Case ID: nys_42/html/0657-01.html
Source: Caselaw Access Project
Author: {"author": "HATCH, J.", "license": "Public Domain", "url": "https://static.case.law/"}
Date Created: 2024-08-24T03:29:51.129683

(11 App. Div. 114.)
    PEOPLE ex rel. INEBRIATES’ HOME FOR KINGS COUNTY v. COMPTROLLER OF CITY OF BROOKLYN.
    (Supreme Court, Appellate Division, Second Department.
    December 22, 1896.)
    Constitutional Law—Regulation of Charities.
    Laws 1877, c. 169, which provides that the comptroller of the city of Brooklyn shall pay to the Inebriates’ Home for Kings County certain moneys, to be applied to the care of such persons as the executive committee of the home-may judge require relief, is abrogated by Const. 189-5, art. 8, § 14, which provides that no payment shall be made by any municipality to any charitable institution wholly or partly under private control, for any inmate who is not received and retained therein pursuant to rules established by the state board of charities, as payment under the act would defeat the purpose of the constitution to establish a uniform charity system.

• Set task: Write out the passage of the court case from "(11 App. Div." up to and including "Law—Regulation of Charities.", keeping every word and mark unchanged. Rely only on the court case above.

• Raw data:
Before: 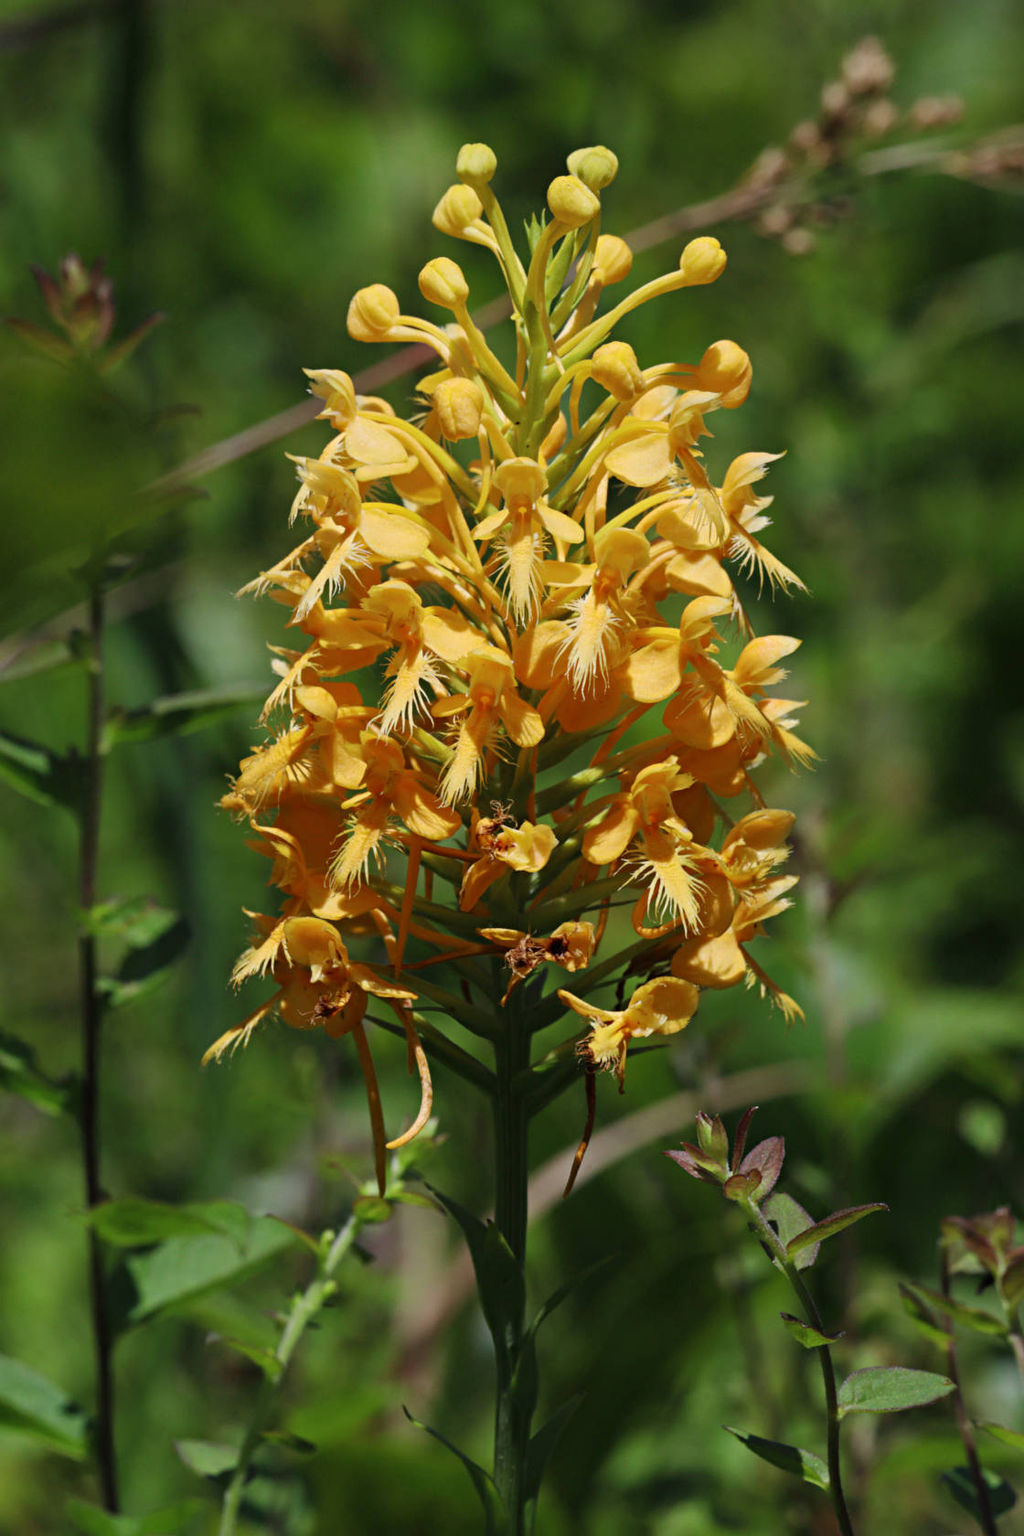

• The output:
(11 App. Div. 114.)
    PEOPLE ex rel. INEBRIATES’ HOME FOR KINGS COUNTY v. COMPTROLLER OF CITY OF BROOKLYN.
    (Supreme Court, Appellate Division, Second Department.
    December 22, 1896.)
    Constitutional Law—Regulation of Charities.